Identification of pharmacological and toxicological activity employing PASS tool
The prediction of activity spectra of substances (PASS) (https://www.way2drug.com/passonline/), an online tool, was selected to predict the possible activity of oseltamivir. The molecular SMILES formula was given as input in the interface of PASS, which predicts the possible pharmacological actions and toxicological activities. The structure-activity relationship was denoted by Pa: probability of activity and Pi: probability of inactivity. This approach provided an idea concerning the possible targets and activity for approaching through preparing the biomolecules of interest (enzymes) for further processing, employing molecular docking and MD simulation studies to develop an understanding with the evidence (Poroikov et al., 2007).
Performing the proteins - ligand molecular docking
The processed protein crystal structures were uploaded into the PyRx interface (https://pyrx.sourceforge.io/) and converted into pdbqt format as a macromolecule of the study (Dallakyan et al., 2015). The ligands.sdf file was uploaded through the ‘Open Babel’ and was processed into pdbqt format to make ligand molecule for molecular docking after energy minimisation. The molecular docking was performed by creating a grid dimension (Table 2), and selecting complete protein. Twenty core CPUs with effectiveness were selected, and final docked molecules were saved for further processing. BIOVIA and discovery studios were the preferred methods to analyse the results obtained after molecular docking, including the 2D structures of proteins and ligands interactions, protein-ligand interactions and pocket identification (Murugan et al., 2022; Germoush et al., 2024).

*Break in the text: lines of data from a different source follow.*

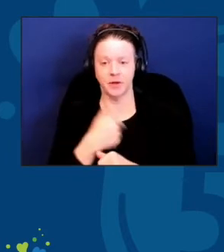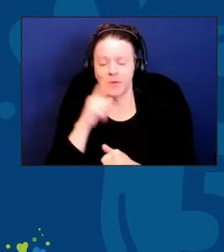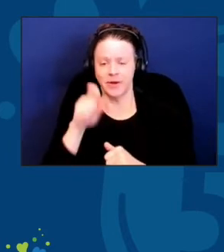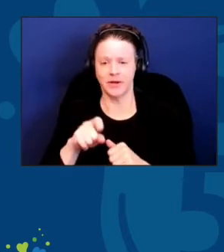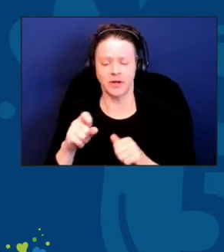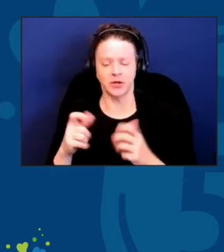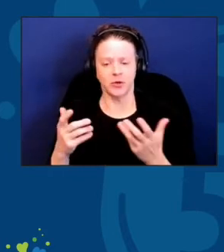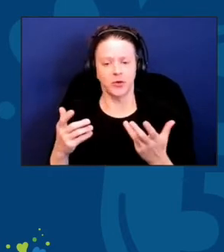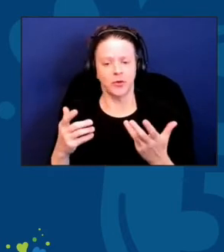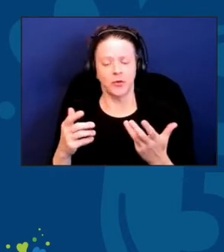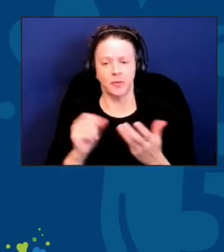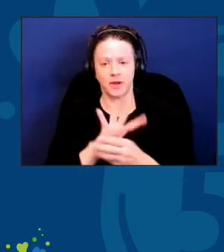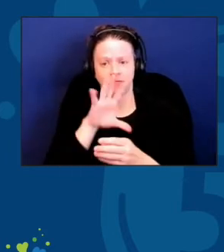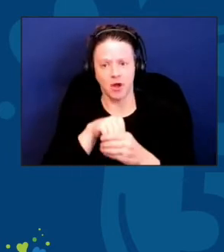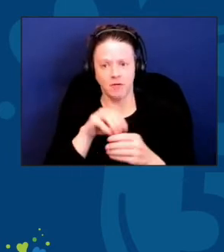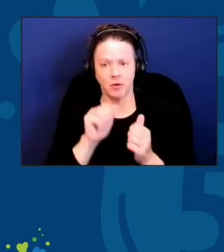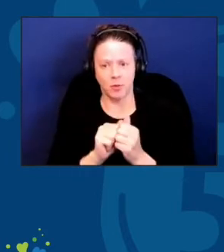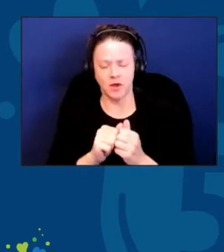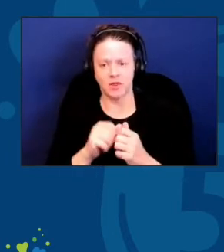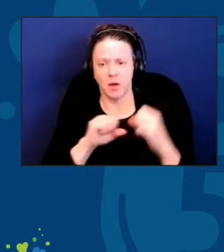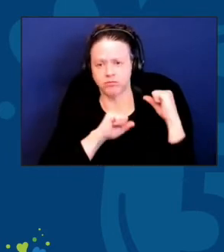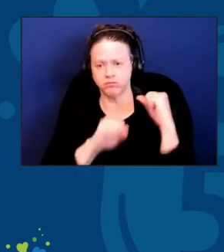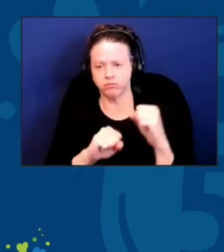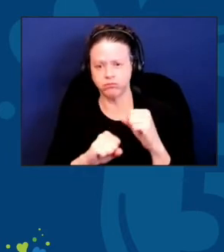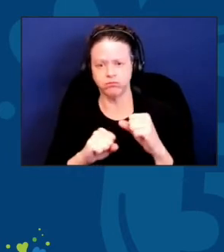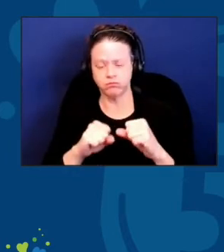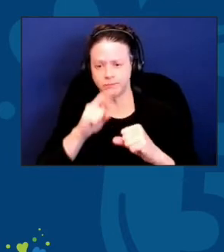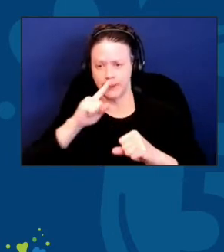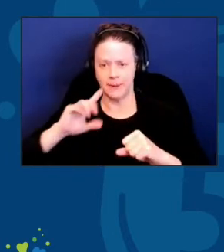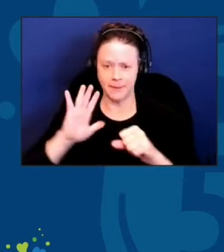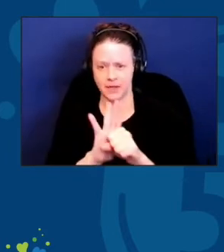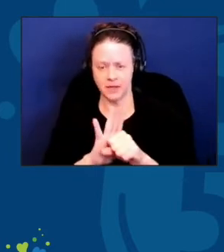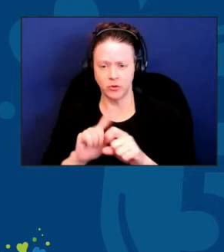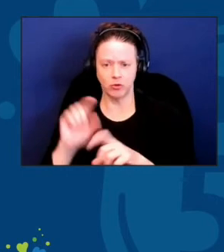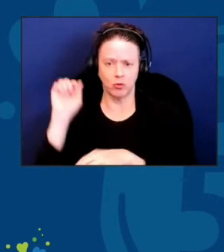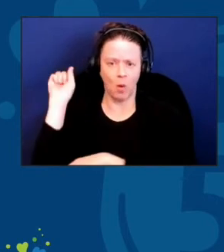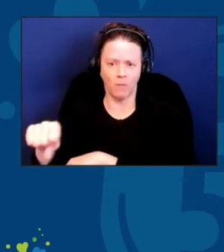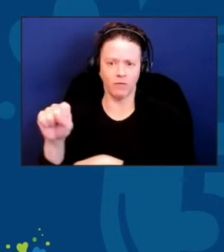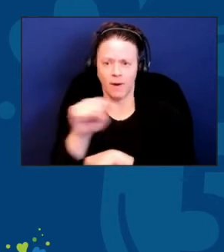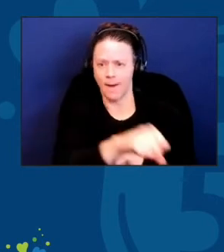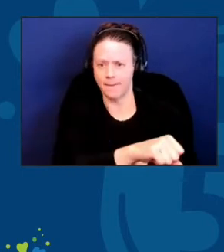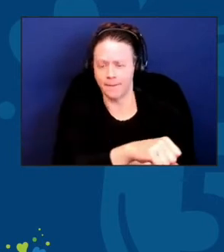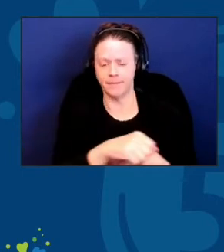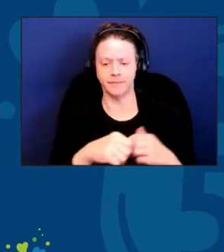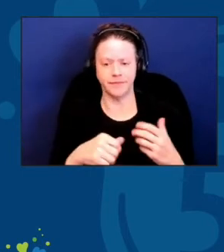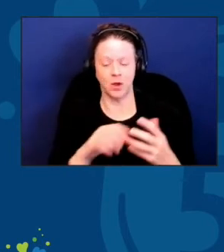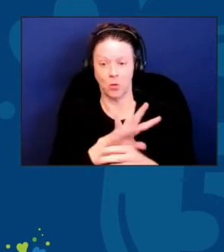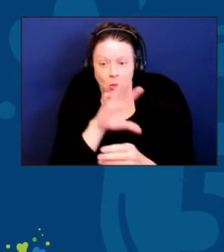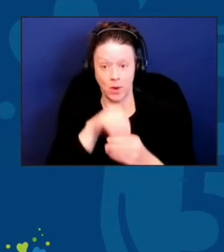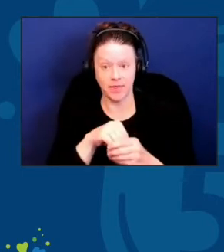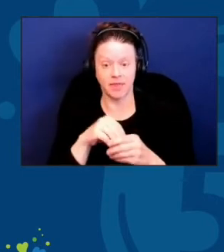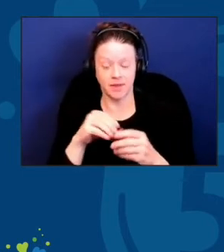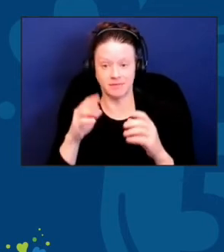with a ruthless commitment to overcome with innovation and with creativity,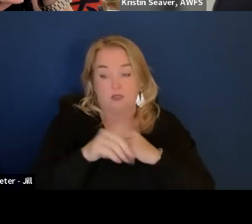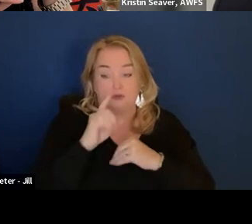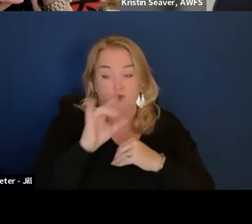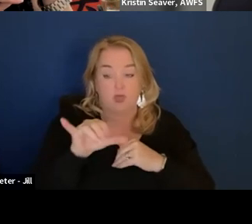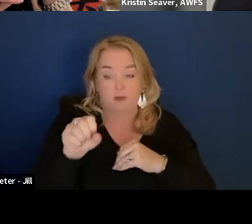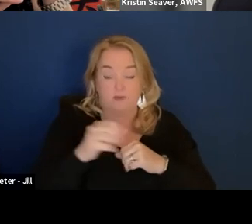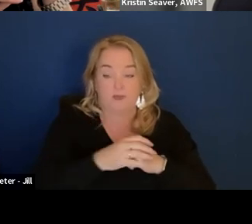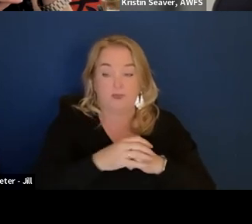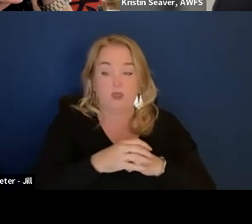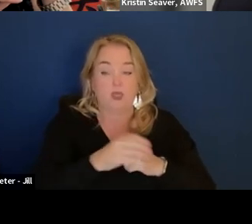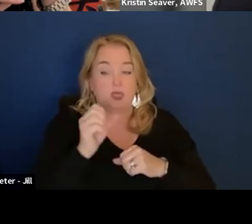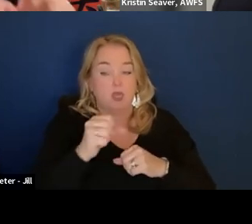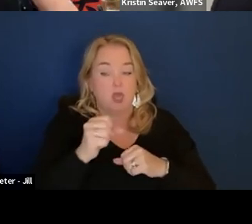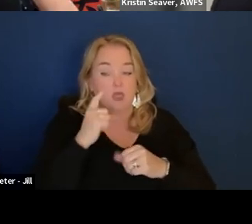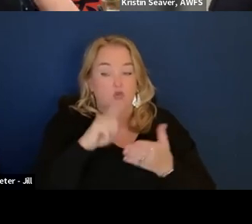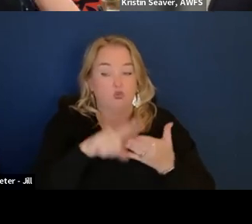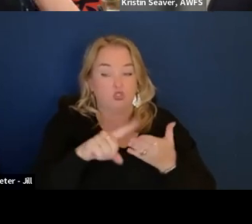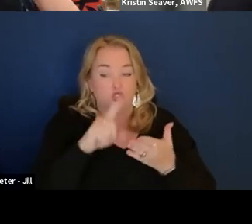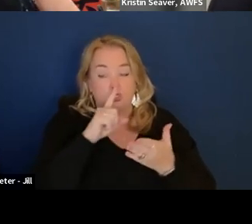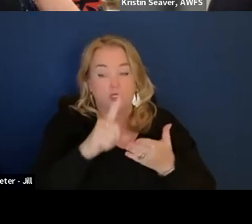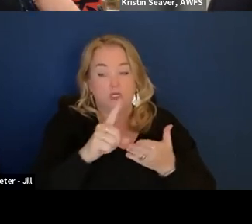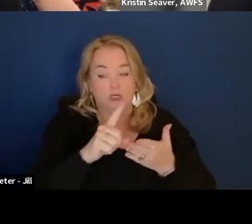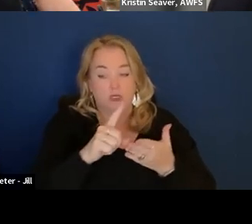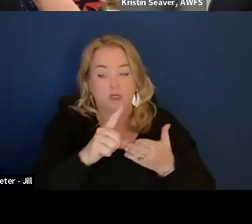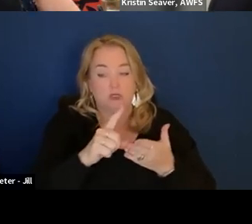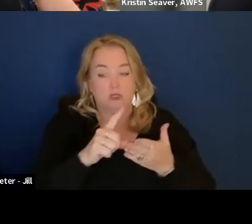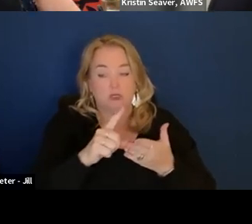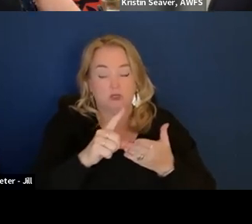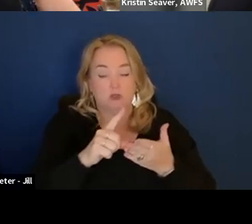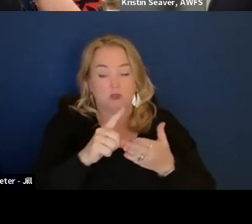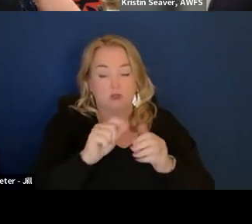So the research is like currently under agency review.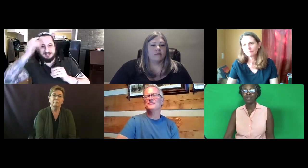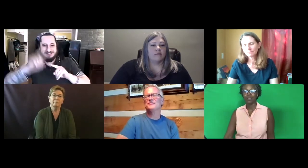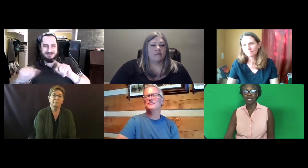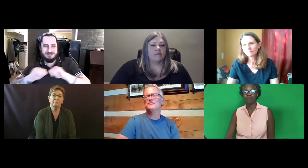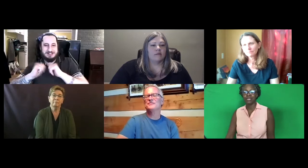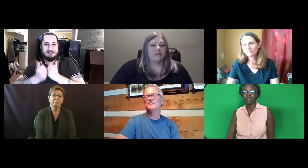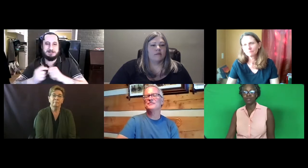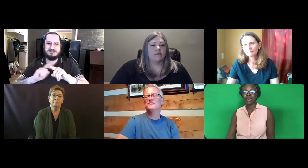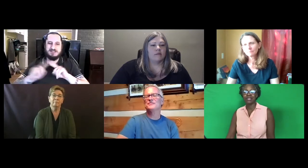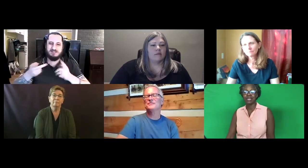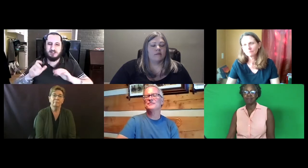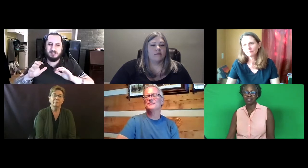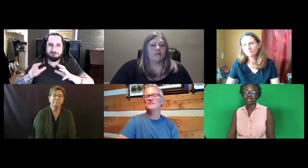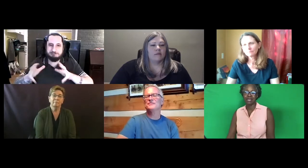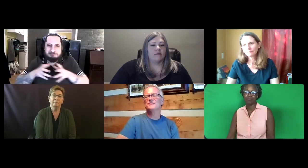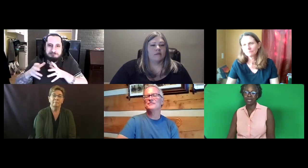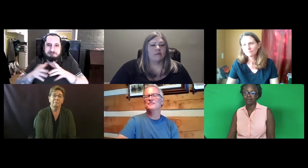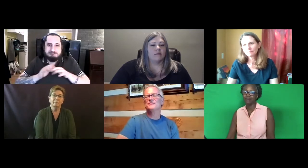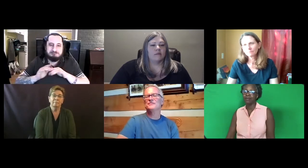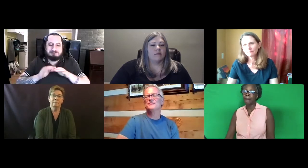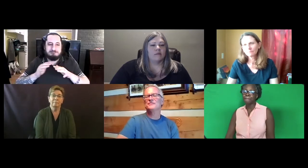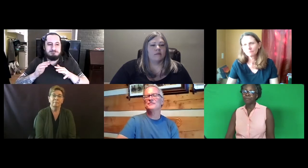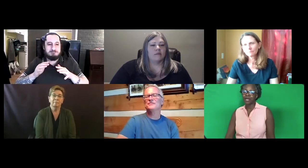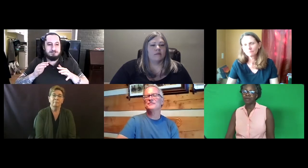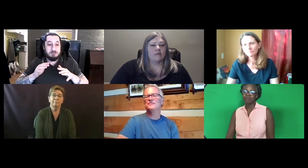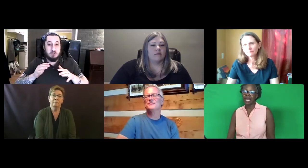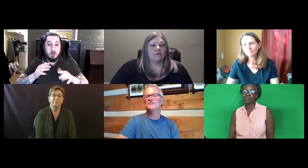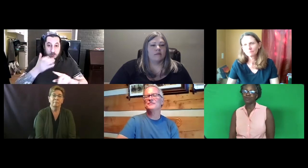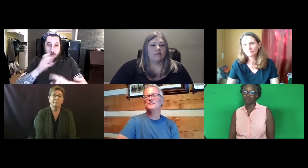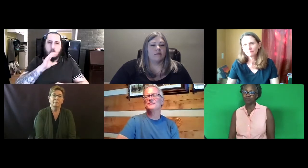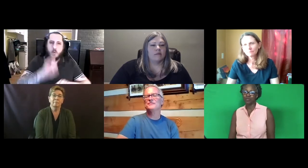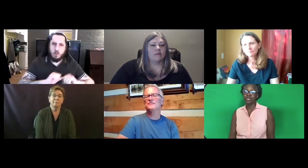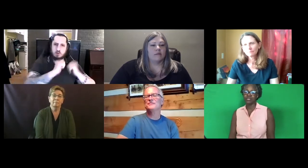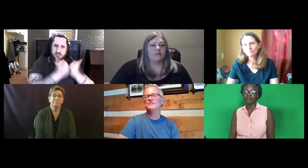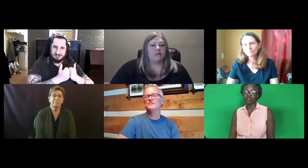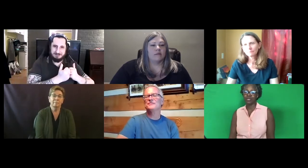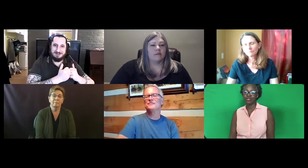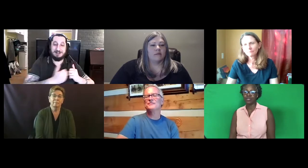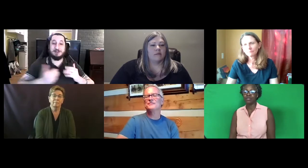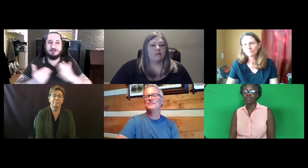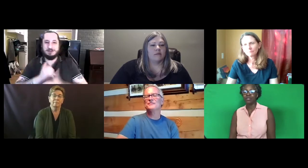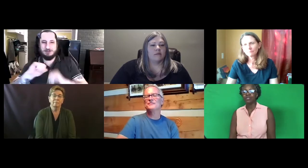We're not thinking on the same plane as a group doing this evaluation.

Preparing the enzyme and oseltamivir for MD simulation
Pymol interface was selected for converting the.dsv files into.pdb files. The separately imported protein and ligand files after molecular docking were joined through pymol. It was then saved in the form of pdb file for performing the MD simulation by means of GROMACS for a time period of 50 nanoseconds (ns), temperature of 300K, solvent–water, ions–sodium and chlorine, with one random seed and selected seed of seed_1234 for duality (Bytheway et al., 2008; Coutsias and Wester, 2019; Sasumana and Kaushik, 2018; Varghese et al., 2024; Yuan et al., 2017; Bekker et al., 1993).
The molecular dynamic (MD) simulation of a oseltamivir-neuraminidase complex was performed using GROMACS 2024, installed on linux (ubuntu) operating system, supported by the NIVIDIA RTX 4060 graphical processing unit and 16 GB RAM. Firstly, the topology files of the protein was generated using GROMACS compatible forcefield such as CHARMM36 and the ligand topology files were generated using Swissparam tools (Bugnon et al., 2023; Zoete et al., 2011; Yesselman et al., 2012). Secondly, the ligand-protein complex was assembled and a simulation box was defined maintaining a minimum distance of 1.0 nm from the edges. TIP3P water model was chosen to solvate the simulation box was used. Sodium and chlorine was used as counterions to neutralise the system. To reduce steric clashes, energy minimising of the system was performed employing the steepest descent algorithm, followed by two equilibration steps such as NVT and NPT for a time period of 100 ps (picoseconds) to stabilise the temperature and pressure of the system using the V-rescale and Parrinello–Rahman algorithms. The production MD simulation run was conducted for 50 ns (nanoseconds) with a time step of 2 fs under stable boundary conditions saving the results every 10 ps.
Build in GROMACS utilities were used to perform post simulation analysis. The structural stability of the complex was assessed by calculating the root mean square deviation (RMSD) of the ligand and protein over time. While flexibility was evaluated using root mean square fluctuation (RMSF) per residue and the radius of gyration was assessed to determine the compactness of the protein. Binding free energies were carried employing the gmx_MMPBSA tool, externally installed using anaconda3 packages. The MD trajectory and topology files were used for processing gmx_MMPBSA (Molecular Mechanics Generalized Born Surface Area) and gmx_MMGBSA (Molecular Mechanics Poisson–Boltzmann Surface Area) binding free energies over represented snapshots. (Miller et al., 2012). The energies included van der Waals, electrostatic, polar solvation and non-polar solvation contributions. This protocol provided insights into the stability, dynamics, and binding energetics of the ligand–protein complex.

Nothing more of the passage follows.